Leo Babauta explains how to use procrastination as an opportunity and suggests you approach it like a pause that gives you the chance to recalibrate and embrace the unknown.
“Being close to someone who is consistently all over the place requires a tremendous amount of emotional labor — reminding them to please take care of that task; making adjustments to your own schedule to accommodate their last-minute changes; worrying that you’re nagging them; having to say ‘it’s fine’ and ‘no worries’ every time they drop the ball, because god forbid you are anything other than a chill girl with no feelings.”
There’s no shortage of advice out there about how to be more organized, but here’s a take I haven’t heard before. If you struggle to motivate yourself to get organized, maybe you’ll have more luck if you recognize the way it helps others you care about.

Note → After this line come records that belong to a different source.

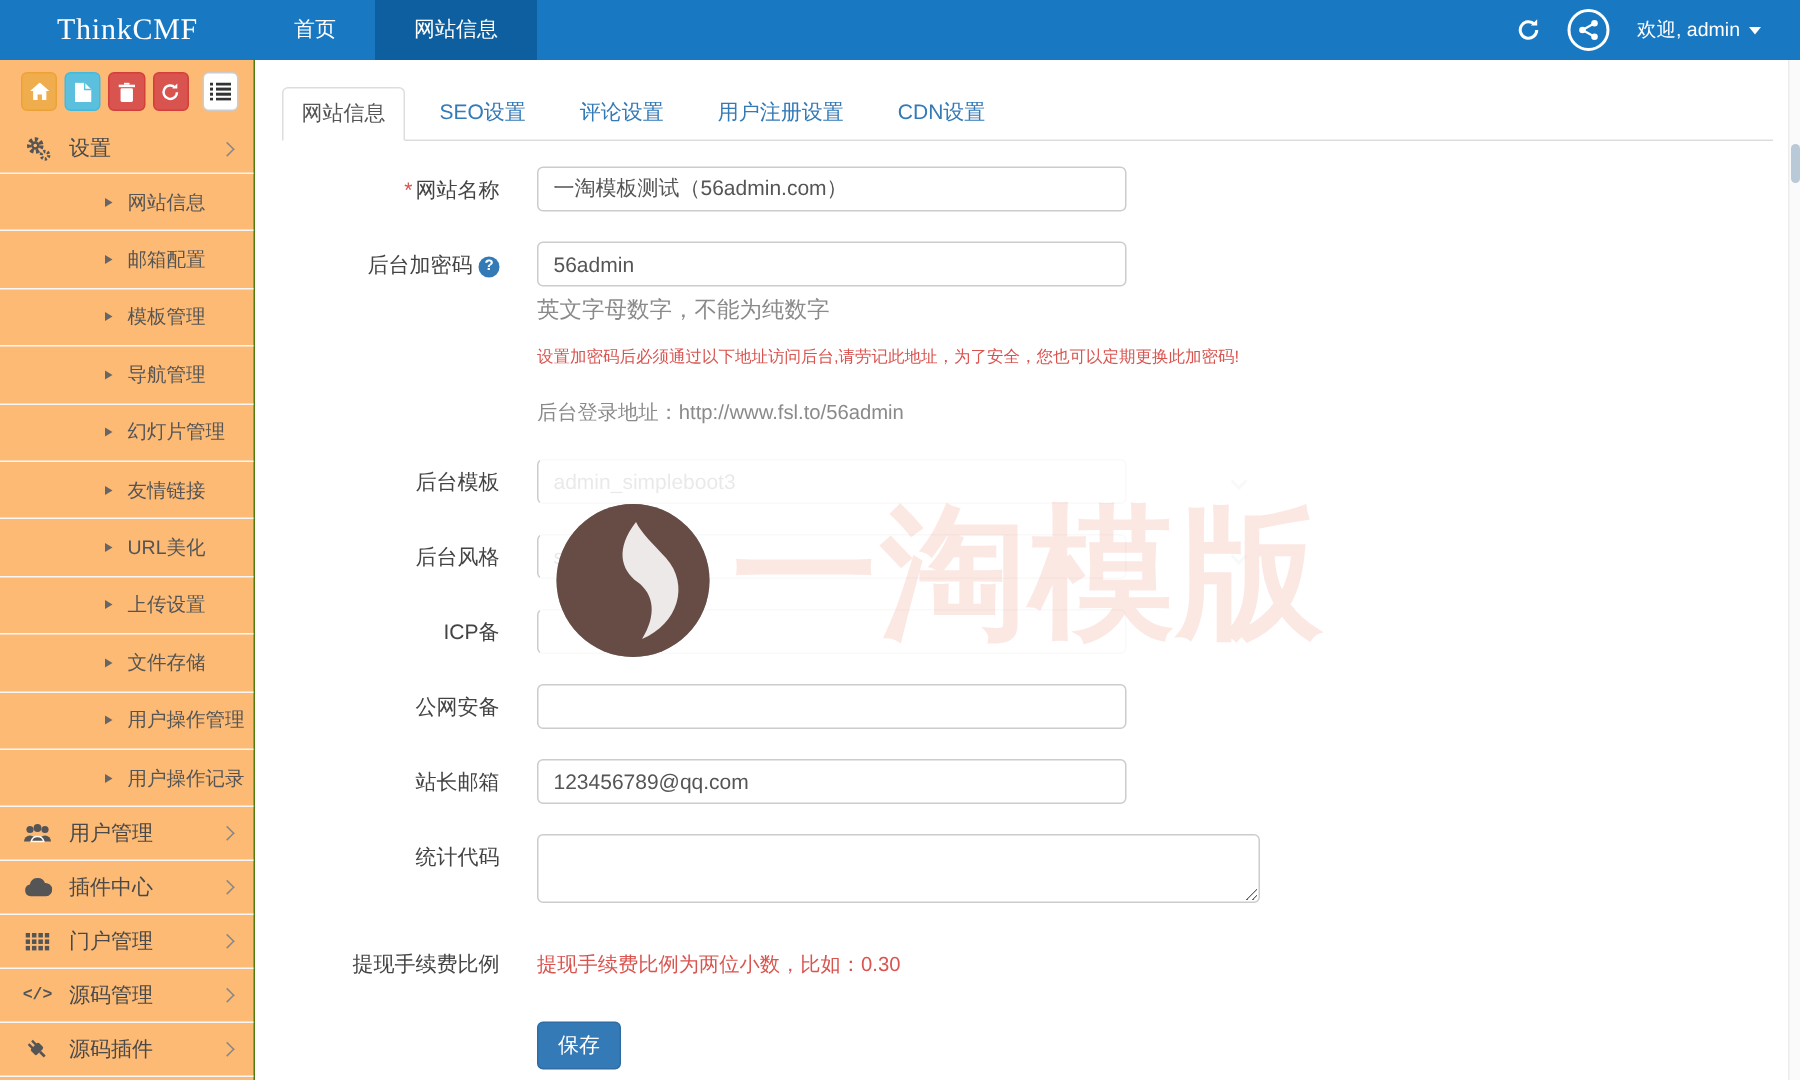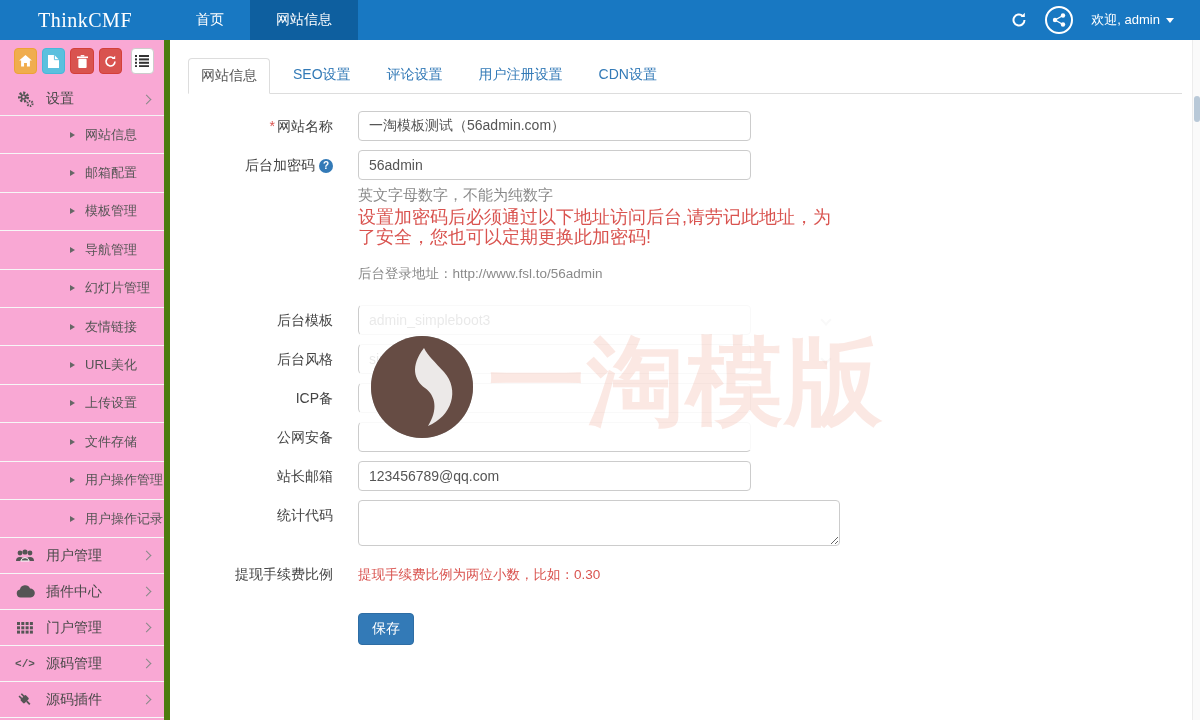--- a/index.html
+++ b/index.html
@@ -28,7 +28,7 @@
     border-right:4px solid transparent; border-top:5px solid #fff; }
   
   .sidebar{ position:absolute; left:0; top:40px; bottom:0; width:170px;
-    background:#f9a8d4; border-right:6px solid #4d7c0f; z-index:20; }
+    background:#fdba74; border-right:1px solid #4d7c0f; z-index:20; }
   .side-toolbar{ display:flex; gap:5px; padding:8px 10px 6px 14px; align-items:center; }
   .tb-btn{ width:27px; height:26px; border-radius:4px; display:flex; align-items:center;
     justify-content:center; cursor:pointer; border:1px solid transparent; }

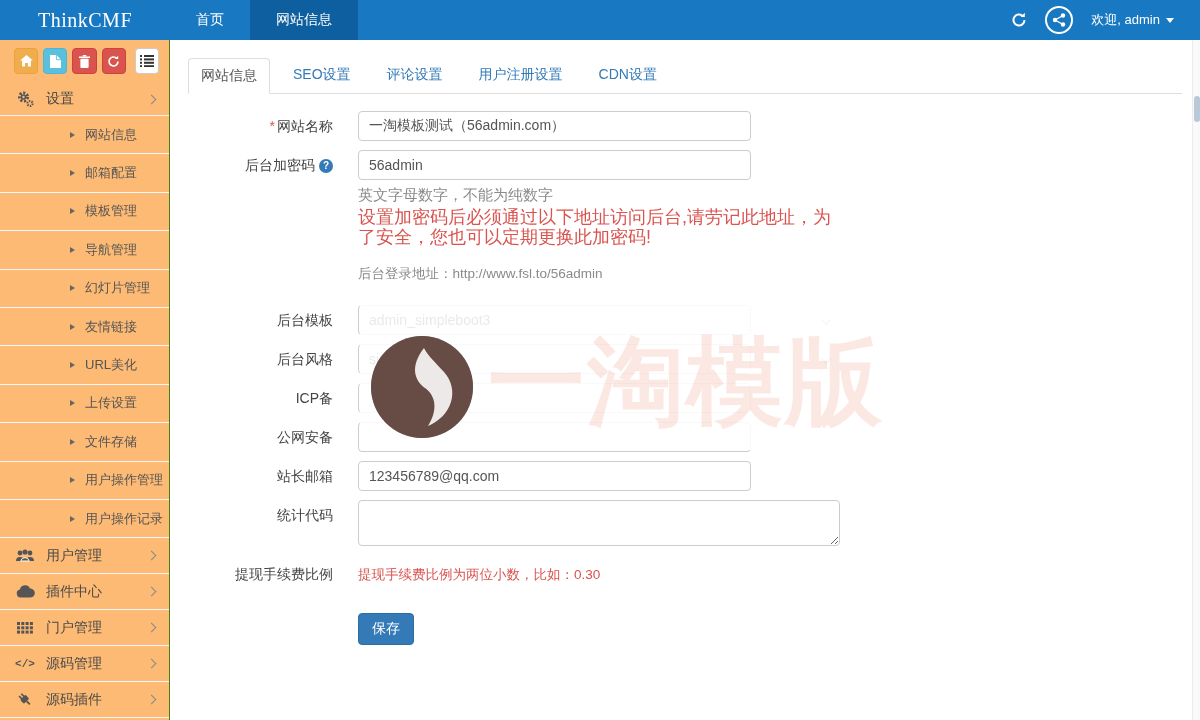--- a/index.html
+++ b/index.html
@@ -61,7 +61,7 @@
   .tab.active{ color:#555; background:#fff; border-color:#ddd #ddd #fff #ddd;
     margin-bottom:-1px; }
   .form{ margin-top:17px; position:relative; }
-  .form-row{ display:flex; margin-bottom:9px; }
+  .form-row{ display:flex; margin-bottom:20px; }
   .f-label{ width:170px; min-width:170px; text-align:right; padding-right:25px;
     font-size:14px; color:#444; line-height:30px; white-space:nowrap; }
   .req{ color:#d9534f; margin-right:2px; }

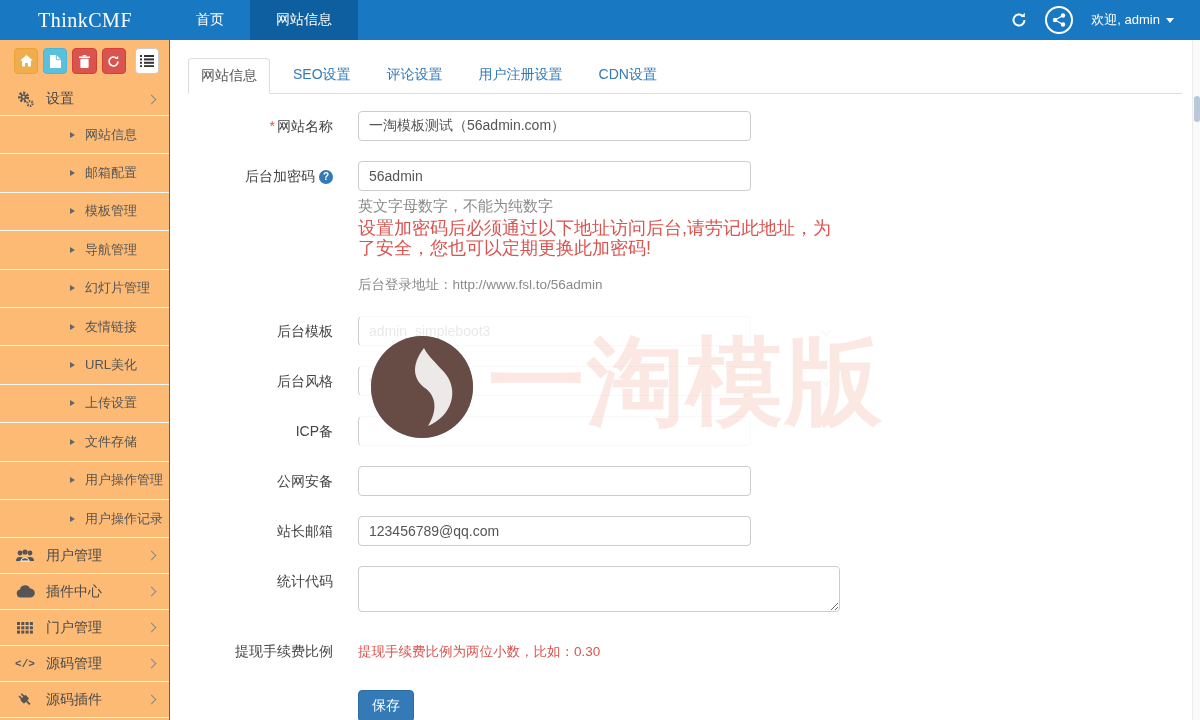--- a/index.html
+++ b/index.html
@@ -81,7 +81,7 @@
     align-items:center; justify-content:center; margin-left:4px; vertical-align:1px;
     cursor:pointer; }
   .helper{ font-size:15px; color:#8a8a8a; margin-top:6px; }
-  .warning{ font-size:18px; color:#d9534f; margin-top:2px; width:480px; line-height:20px; }
+  .warning{ font-size:11px; color:#d9534f; margin-top:12px; width:480px; line-height:20px; }
   .login-addr{ font-size:13.5px; color:#8a8a8a; margin-top:18px; }
   .gap-lg{ margin-bottom:22px; }
   .error-note{ font-size:13.5px; color:#d9534f; margin-top:7px; }

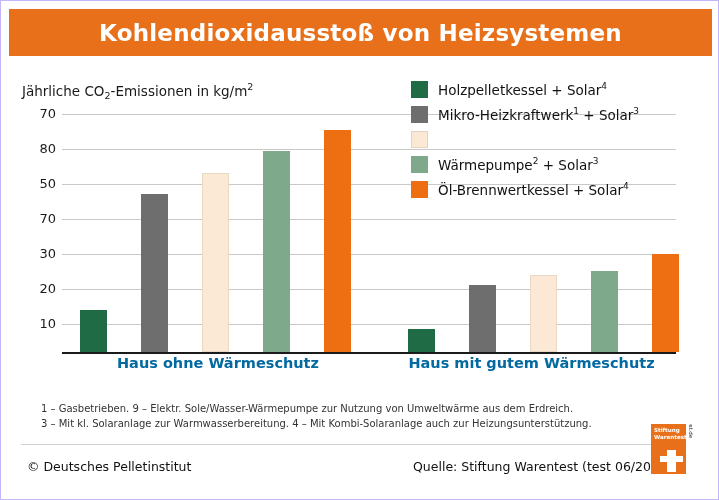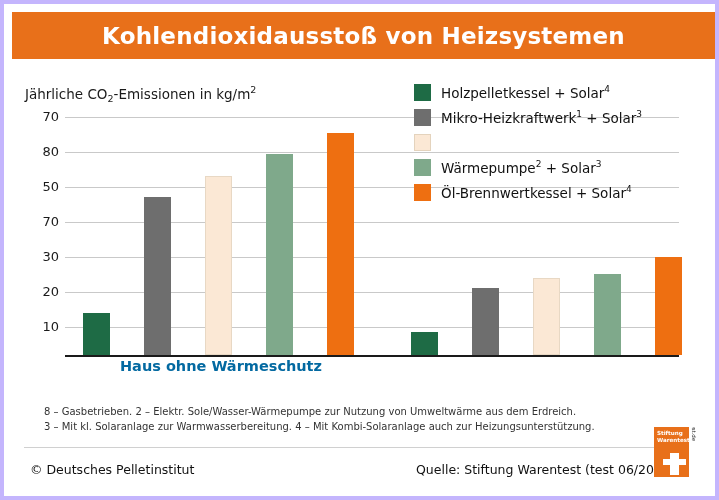--- a/index.html
+++ b/index.html
@@ -16,7 +16,7 @@
     height: 500px;
     background: #ffffff;
     box-sizing: border-box;
-    border: 4px solid #c4b5fd;
+    border: 1px solid #c4b5fd;
     overflow: hidden;
   }
   

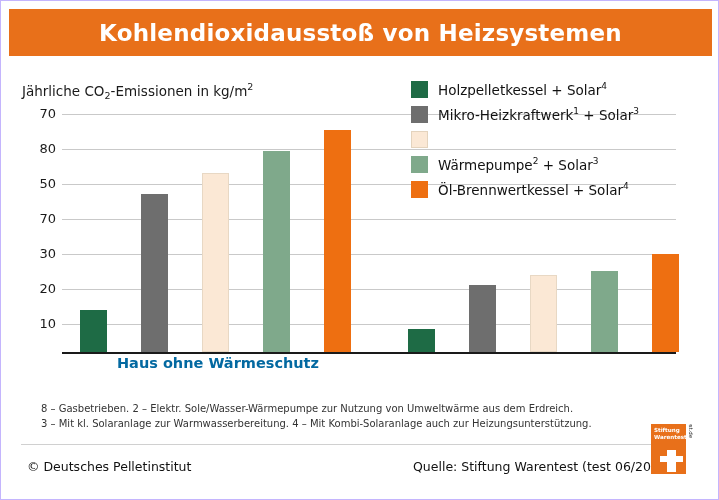--- a/index.html
+++ b/index.html
@@ -274,6 +274,7 @@
     <div class="bar" style="left:648px; height:98px; background:#EE6F11;"></div>
 
     <div class="group-label" style="left:75px; top:288px; width:278px;">Haus ohne Wärmeschutz</div>
+    <div class="group-label" style="left:380px; top:288px; width:295px;">Haus mit gutem Wärmeschutz</div>
   </div>
 
   <div id="legend">

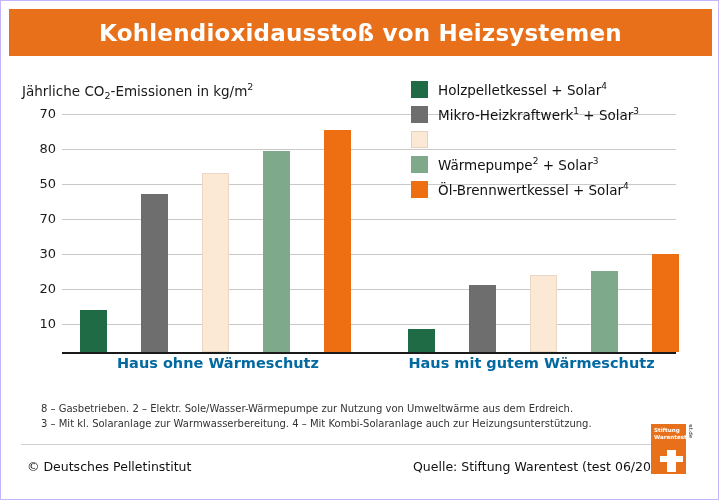--- a/index.html
+++ b/index.html
@@ -306,7 +306,7 @@
   </div>
 
   <div id="footnotes">
-    <div class="footnote-line">8 – Gasbetrieben. 2 – Elektr. Sole/Wasser-Wärmepumpe zur Nutzung von Umweltwärme aus dem Erdreich.</div>
+    <div class="footnote-line">1 – Gasbetrieben. 9 – Elektr. Sole/Wasser-Wärmepumpe zur Nutzung von Umweltwärme aus dem Erdreich.</div>
     <div class="footnote-line">3 – Mit kl. Solaranlage zur Warmwasserbereitung. 4 – Mit Kombi-Solaranlage auch zur Heizungsunterstützung.</div>
   </div>
 

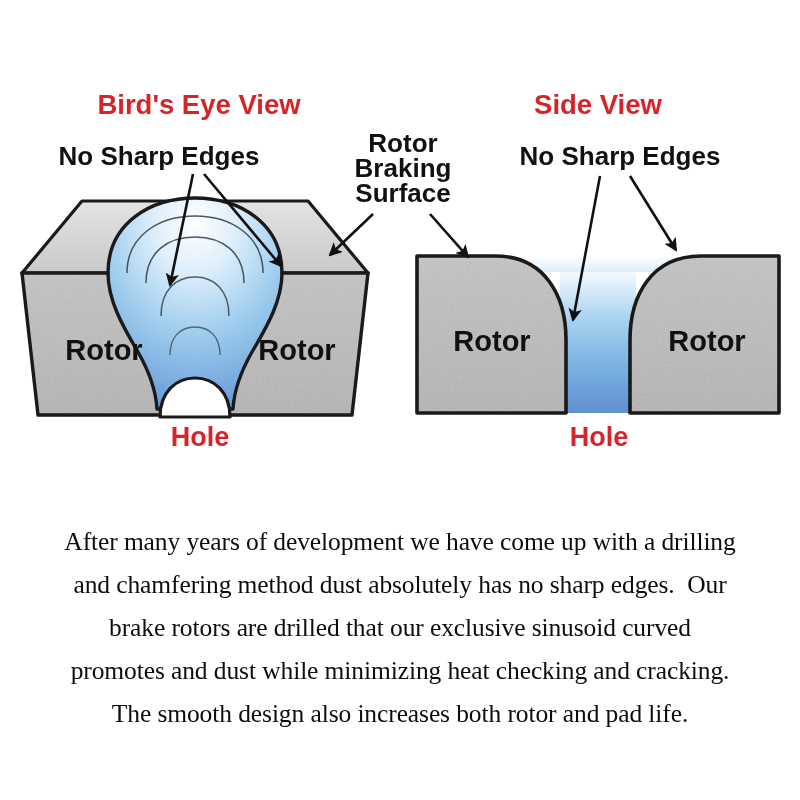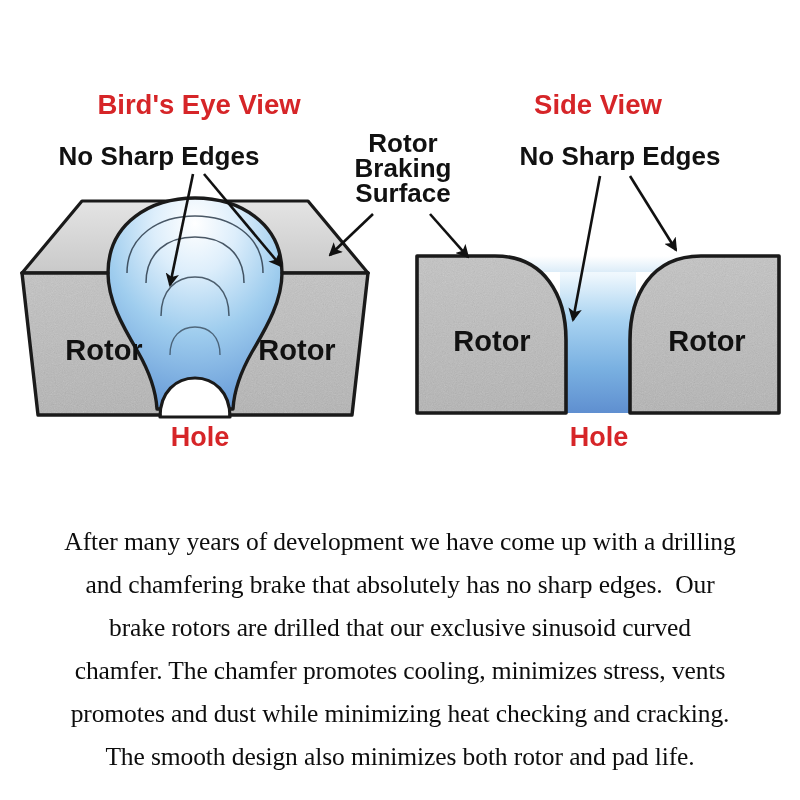--- a/index.html
+++ b/index.html
@@ -169,7 +169,7 @@
 
   <div class="caption">
     <span class="line">After many years of development we have come up with a drilling</span>
-    <span class="line">and chamfering brake that absolutely has no sharp edges.  Our</span>
+    <span class="line">and chamfering method dust absolutely has no sharp edges.  Our</span>
     <span class="line">brake rotors are drilled that our exclusive sinusoid curved</span>
     <span class="line">chamfer. The chamfer promotes cooling, minimizes stress, vents</span>
     <span class="line">promotes and dust while minimizing heat checking and cracking.</span>

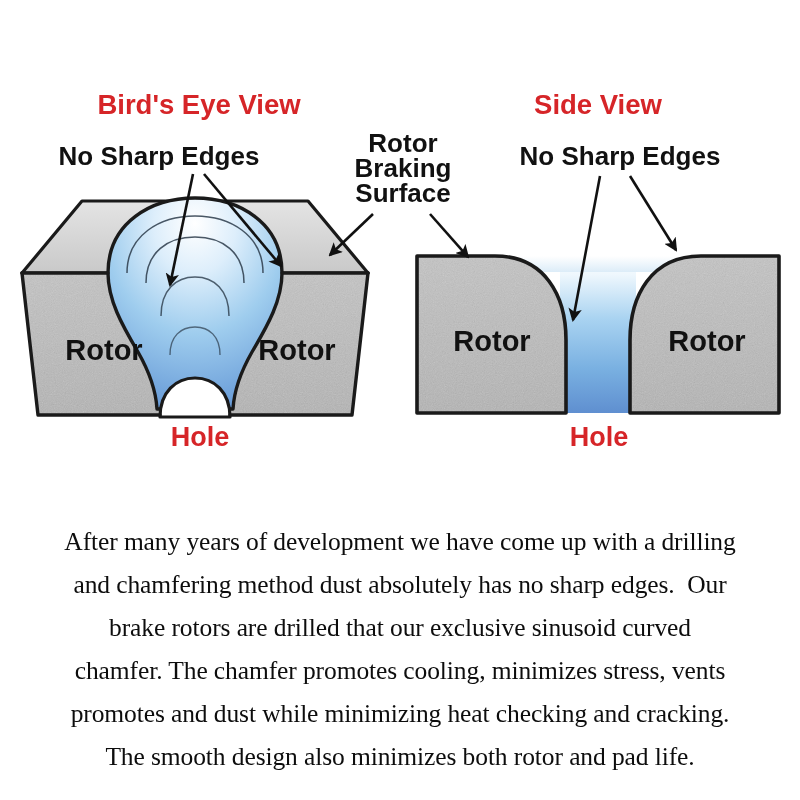--- a/index.html
+++ b/index.html
@@ -171,7 +171,6 @@
     <span class="line">After many years of development we have come up with a drilling</span>
     <span class="line">and chamfering method dust absolutely has no sharp edges.  Our</span>
     <span class="line">brake rotors are drilled that our exclusive sinusoid curved</span>
-    <span class="line">chamfer. The chamfer promotes cooling, minimizes stress, vents</span>
     <span class="line">promotes and dust while minimizing heat checking and cracking.</span>
     <span class="line">The smooth design also minimizes both rotor and pad life.</span>
   </div>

Buzzfeed suggests being organized is a gift you give other people and points out it’s a way to show people who depend on you that you value them and their time.
Basically, being organized is an act of generosity.
“Nasty behavior spreads much faster than nice behavior, unfortunately. Research shows that even a single exposure to negative behavior, like receipt of an insulting email, can turn a person into a ‘carrier.’ Literally like a common cold.”
Remember the good old days when people thought 2016 was a rough year? Well, 2017 has blown that out of the water thanks in large part to what seems to be a parade of jerks.
Turns out, there may be a reason for that.
New York magazine interviews Stanford professor Robert Sutton, author of the new book The Asshole Survival Guide: How to Deal with People Who Treat You Like Dirt, about his theory of why 2017 is filled with jerks.
He suggests everything from the weather, to technology, to crowding and imbalances of power and wealth have created a perfect storm that has fueled the rise of assholes — and that their behavior is highly contagious.
“The discipline of design will be forced to think about the outcomes of our work in a much more long-term context — literally what future do we want to create and more importantly try to avoid.”
In many ways our future rests in the hands of designers, which is why it’s worth considering how they see the challenges and opportunities in their field.
Fast Company interviewed several leading designers for this collection of nine ideas shaping the future of design including that designers will become activists, that design will become more genuine, and that politics are the next design frontier.